The next morning we motored out into the swamp in a tiny aluminum skiff. Dangling by a cord from a limb was a huge, half-submerged log.
“Pull it up,” Greg said.
I could barely move it.
When the Atchafalaya was clear-cut, some of the densest logs—so ancient and compressed and full of oil that they wouldn't even float—sank out of sight. Ever since giving up teaching, Greg has been prying these “sinkers” from the mud during the dry season, roping chunks of foam around their bellies, and waiting for high water to set them afloat. He sells the wood to sculptors or custom furniture makers or anybody who just wants a solid piece of what once was.
“It's a way for people to see what we all lost, what the world lost,” Greg explained. “Cypress is the most beautiful wood in the world.”
We wrestled with this one lost-and-found log for half a day before finally pulling it ashore.
On the day I left, Greg told me he had one last thing to show me. Along the levee, on a corner of the land that had been passed down in his family from generation to generation, he had started a forest. He'd hand-planted tulip poplar, black walnut, swamp chestnut oak, six varieties of red oak—25 species in all—and in the very middle, where the water pooled, 1,500 cypress trees. It's a cool green world of slim-waisted, ten-year-old trees that will one day, someday, be giants.

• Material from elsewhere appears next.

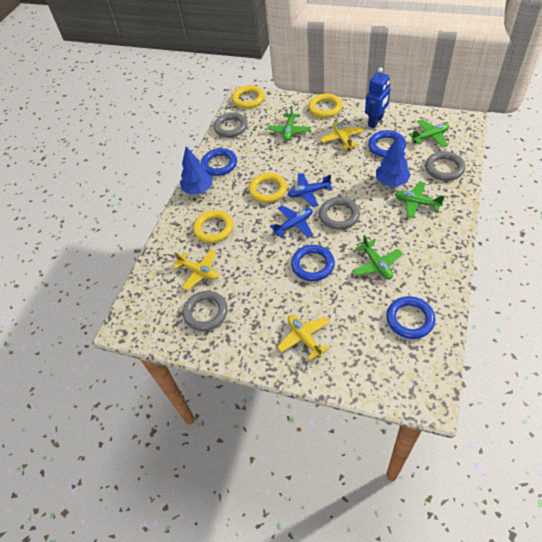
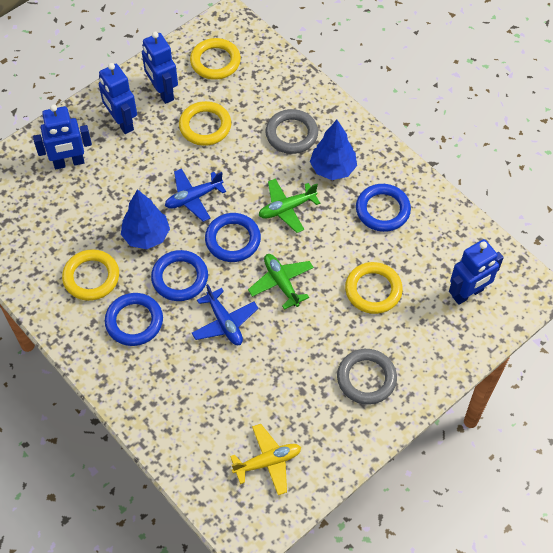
blue robot: 1 -> 4
green plane: 4 -> 2
grey ring: 4 -> 2
yellow plane: 3 -> 1

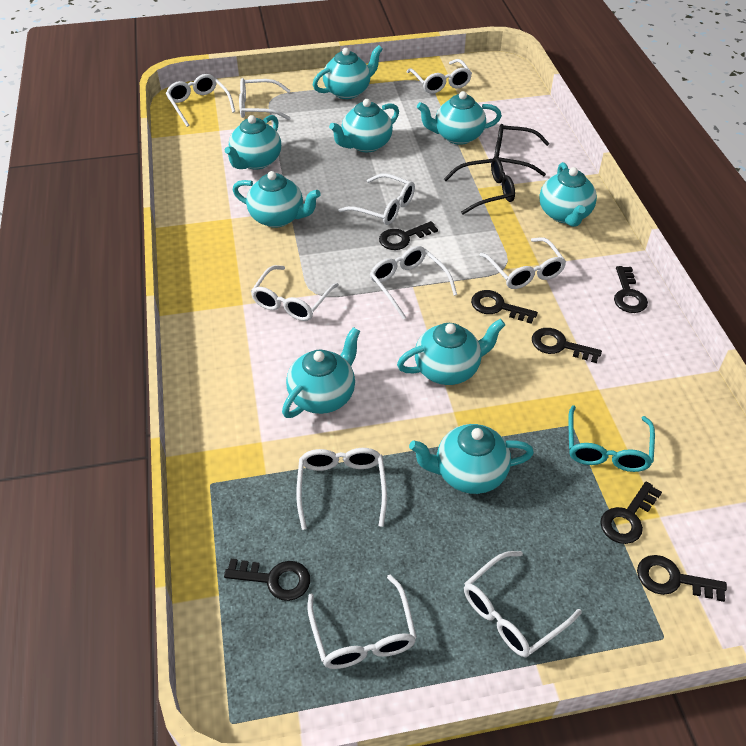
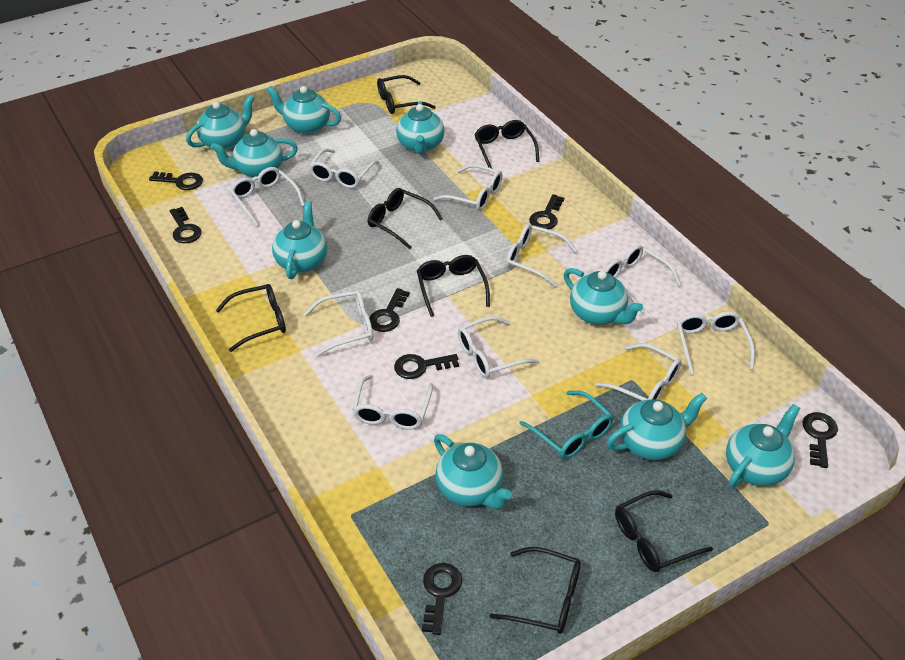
black glasses: 2 -> 7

He had placed a bench among the cypress and we sat there together. On the bench, wrapped in opaque plastic, was a book. It was a book by William Faulkner, of course, that includes “The Bear”—the story Greg loves more than any other—in which Faulkner mourns “that doomed wilderness whose edges were being constantly and punily gnawed at by men with plows and axes who feared it because it was wilderness, men myriad and nameless even to one another in the land where the old bear had earned a name, and through which ran not even a mortal beast but an anachronism indomitable and invincible out of an old dead time, a phantom, epitome and apotheosis of the old wild life….”
When Greg first read this story, in 1961, he was so moved he had to see this mythic bear for himself, but the only way to do so was to drive all the way to the Audubon Zoo in New Orleans.
Greg told me he still reads the story every year, even though he knows that in the end the bear is killed.